- Born: November 1998 (age 27) Jacksonville, Florida
- Occupation: Fashion Designer
- Website: official website

= Reese Cooper =

American fashion designer

Reese Cooper is a fashion designer born in Jacksonville, Florida. He launched his eponymous brand in 2016 without training or attending fashion school. In 2019 he was a finalist for the CFDA Vogue Fashion fund. He debuted his first full collection in 2018 at Paris Fashion Week.

== Early life and design inspirations ==
Reese Cooper was born in Jacksonville, Florida, and raised in Atlanta, before moving to London at age 11.

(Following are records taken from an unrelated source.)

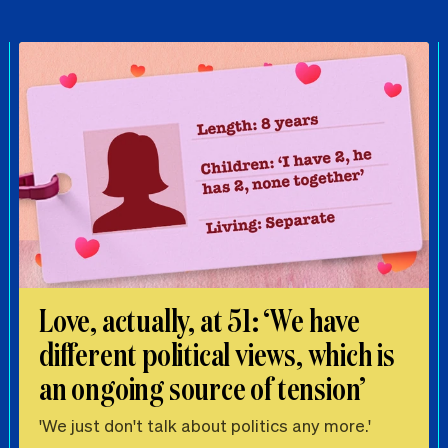
Love, actually, at 51: ‘We have
different political views, which is
an ongoing source of tension’
'We just don't talk about politics any more.'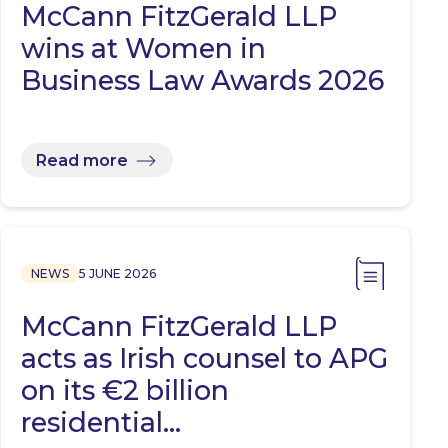
McCann FitzGerald LLP
wins at Women in
Business Law Awards 2026
Read more
NEWS
5 JUNE 2026
McCann FitzGerald LLP
acts as Irish counsel to APG
on its €2 billion
residential…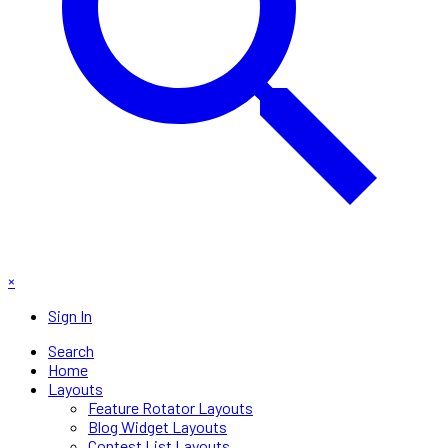
×
Sign In
Search
Home
Layouts
Feature Rotator Layouts
Blog Widget Layouts
Contest List Layouts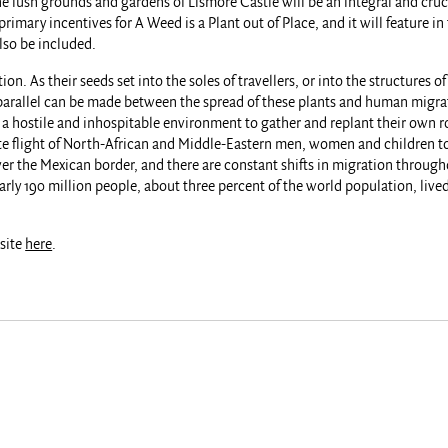
The lush grounds and gardens of Lismore Castle will be an integral and cru
primary incentives for A Weed is a Plant out of Place, and it will feature 
lso be included.
on. As their seeds set into the soles of travellers, or into the structures 
 parallel can be made between the spread of these plants and human migrat
st a hostile and inhospitable environment to gather and replant their own r
ate flight of North-African and Middle-Eastern men, women and children to 
ver the Mexican border, and there are constant shifts in migration through
rly 190 million people, about three percent of the world population, lived 
bsite
here
.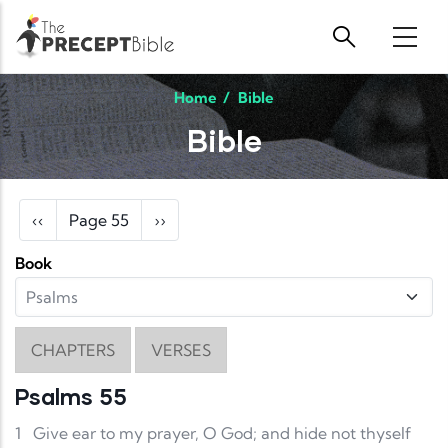
Skip to main content
Home
/
Bible
Bible
Pagination
Previous page
Next page
‹‹
Page 55
››
Book
CHAPTERS
VERSES
Psalms 55
1
Give ear to my prayer, O God; and hide not thyself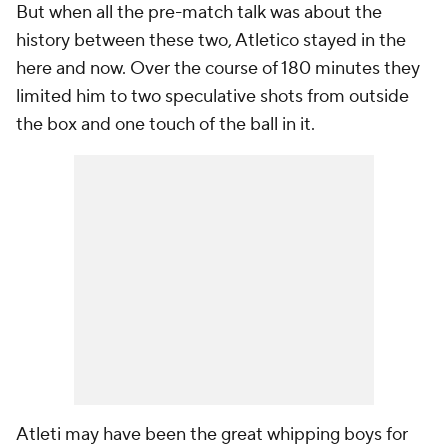
But when all the pre-match talk was about the
history between these two, Atletico stayed in the
here and now. Over the course of 180 minutes they
limited him to two speculative shots from outside
the box and one touch of the ball in it.
Atleti may have been the great whipping boys for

Cooper's interest in design and creativity started from a young age. When speaking with Esquire, he cited schooling and his family as impacting the way he viewed creativity; "I knew I wanted to make stuff. I didn't know it would be clothes, but in the regular education system you're not really taught that you can just go make stuff regardless of what it is. I always had a fascination with how things are made through spending a lot of time with my grandfather when I was younger. He made everything that they need at the house.”

As for other inspirations and brands he admires, Cooper also cites Ralph Lauren as one of his favourite brands due to the expansive universe that the brand has created. He has also said that "early Off-White" by the late Virgil Abloh was "incredibly inspiring" to him at a young age.